Maybe. There's a threshold for how much people are willing to pay for gaming platforms. Correlate PS3 sales vs PS3 price. This is especially true for Nintendo handhelds which have a much lower average target audience age, meaning a lot of them are being bought by parents. If it costs too much the parents just aren't going to buy it, period, no matter how amazing it looks.

brain_stew said:
The perfect example of this is Apples other portable device, the iPhone. That thing has more than a 300% margin yet it sells by the bucketload because it offers something that consumers want.

The comparisons with iPhone's "price" seem totally unfair to me. Most people are buying it as subsidized through a carrier; we could argue what the equivalent value is here but the real point is that I don't think Apple is selling to carriers at prices nearly as high as they're being sold standalone. These prices are probably marked up artificially to get people to buy subsidized.

Gotcha.

By the way, I'm assuming software emulation isn't happening with the 3DS- so does is it include the DS hardware? ( would that be powering the lower screen?)

It's possible, or it could be something in between. I imagine that it has to at least have the entire DS 2D and 3D hardware, maybe with some RAM blocks reused from somewhere else for the VRAM. That stuff can't be done very accurately on a GPU like PICA200 and the CPUs aren't powerful enough to do it in software.

The DS ARM9 code could be running directly on one of the ARM11s, likely with some glue logic supplying the DS address space and ARM9 visible peripherals. ARM7 code could be ran on the other ARM11, possibly with some code modifications making less glue logic necessary. DS games only used a few different ARM7 binaries, which the 3DS could store modified versions of on its flash without taking up too much space.
 
If it's 800x480 then Nintendo is ripping people off by not adding a mode to let games actually use the full resolution. I could see them doing that for a previous handheld where the GPU is closely coupled to scanline generation but not here.

Actually I'm pretty sure developers do have this option. They can choose to make a full resolution 2D game. I read that on IGN, but I'm not sure if it was verified.
 
To my mind why not develop the games so that it can be switched on and off completely? Like you select a mode and it scales accordingly?

I know that some of the smaller dev houses may not have time to implement such a feature but surely Konami\Capcom\etc would be able to add that.
 
Actually I'm pretty sure developers do have this option. They can choose to make a full resolution 2D game. I read that on IGN, but I'm not sure if it was verified.
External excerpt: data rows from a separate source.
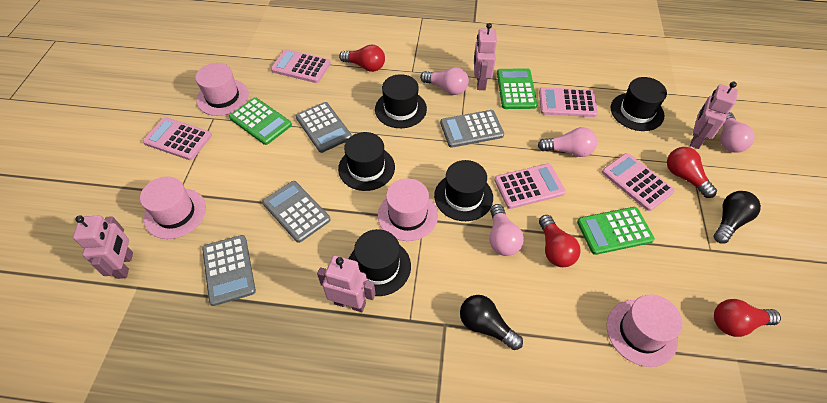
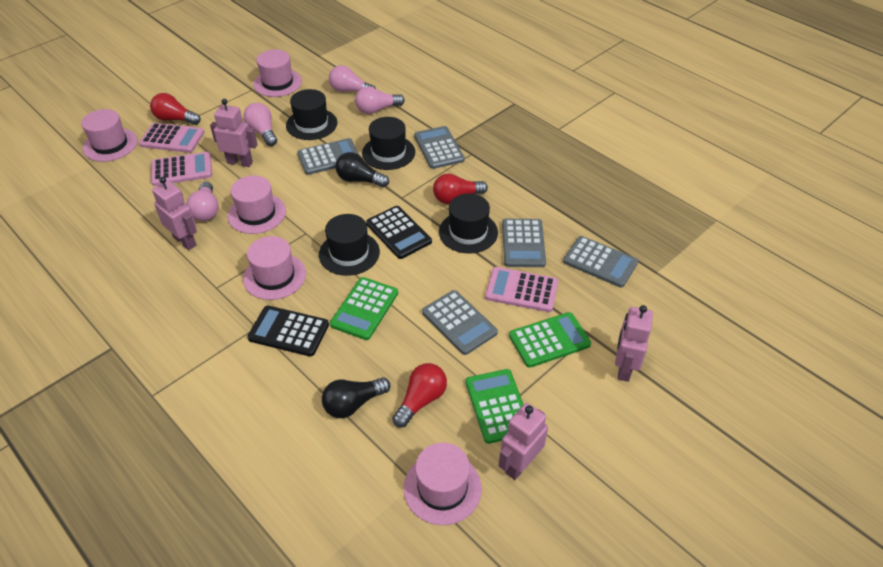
black calculator: none = 0 -> [247,306,329,357] [366,206,432,259] = 2
black hat: [338,132,395,191] [349,229,411,296] [375,74,427,128] [434,160,493,221] [611,77,667,131] = 5 -> [286,89,337,140] [319,214,380,276] [362,117,415,170] [439,193,498,254] = 4
grey calculator: [202,235,256,306] [262,181,331,243] [296,102,352,153] [440,110,504,148] = 4 -> [297,138,360,175] [414,126,465,169] [422,290,498,355] [502,219,546,267] [563,236,638,288] = 5
pink calculator: [143,117,212,160] [271,49,331,83] [494,164,566,209] [539,87,598,117] [602,153,675,211] = 5 -> [139,123,204,153] [151,152,212,186] [485,267,558,312] = 3
pink hat: [140,177,206,239] [196,63,249,116] [378,178,438,241] [606,295,682,367] = 4 -> [81,109,138,162] [228,176,286,234] [243,236,306,300] [253,49,302,97] [404,443,482,525] = 5
red light bulb: [339,45,385,72] [539,215,581,267] [667,147,717,198] [714,299,781,337] = 4 -> [150,93,201,125] [392,363,447,428] [433,174,488,204] = 3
If they can do anything "full resolution" it'd be 800x240, not 800x480. I have never heard anything about 800x480, and there'd be no reason why the 3D mode couldn't support 400x480 then.
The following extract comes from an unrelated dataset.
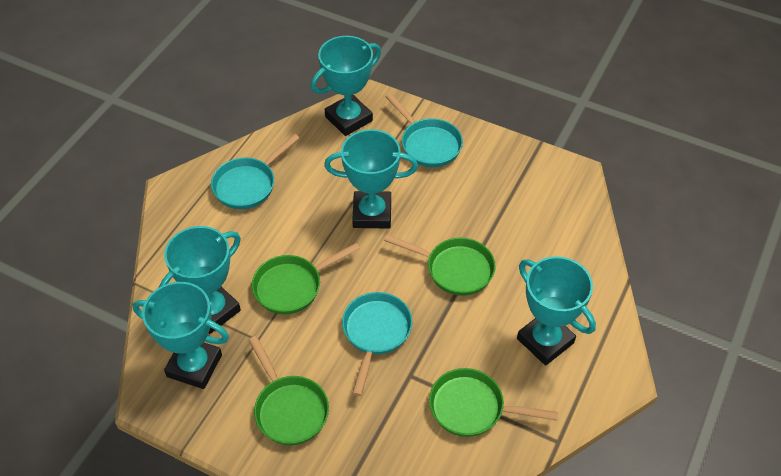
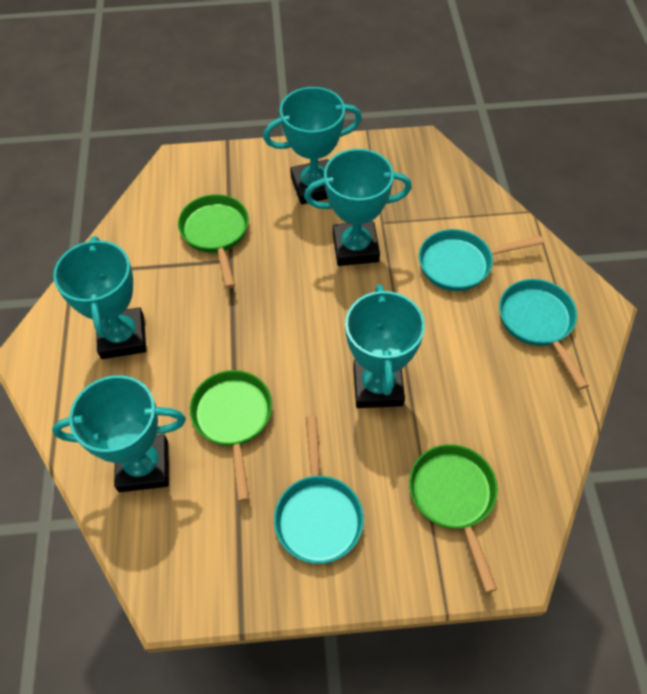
green pan: [248,336,329,445] [252,243,360,314] [384,234,496,296] [429,368,558,437] = 4 -> [178,194,249,288] [190,370,272,502] [409,444,498,593] = 3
I doubt the display has 480 lines.
 
To my mind why not develop the games so that it can be switched on and off completely? Like you select a mode and it scales accordingly?

I know that some of the smaller dev houses may not have time to implement such a feature but surely Konami\Capcom\etc would be able to add that.

All games have to be designed around working with the S3D mode switched both on and off. We have only seen one developer comment about performance in 2D mode so far but in that case (RE: Revelations), you're going to benefit from at least AA and motion blur if you disengage the S3D effect.


If they can do anything "full resolution" it'd be 800x240, not 800x480. I have never heard anything about 800x480, and there'd be no reason why the 3D mode couldn't support 400x480 then.

I doubt the display has 480 lines.

My suspicion is that the parallax barrier is always in place. So enabling 2D mode simply sends the same image to both eyes. Requiring developers to target two separate resolutions is just an extra unnecessary headache.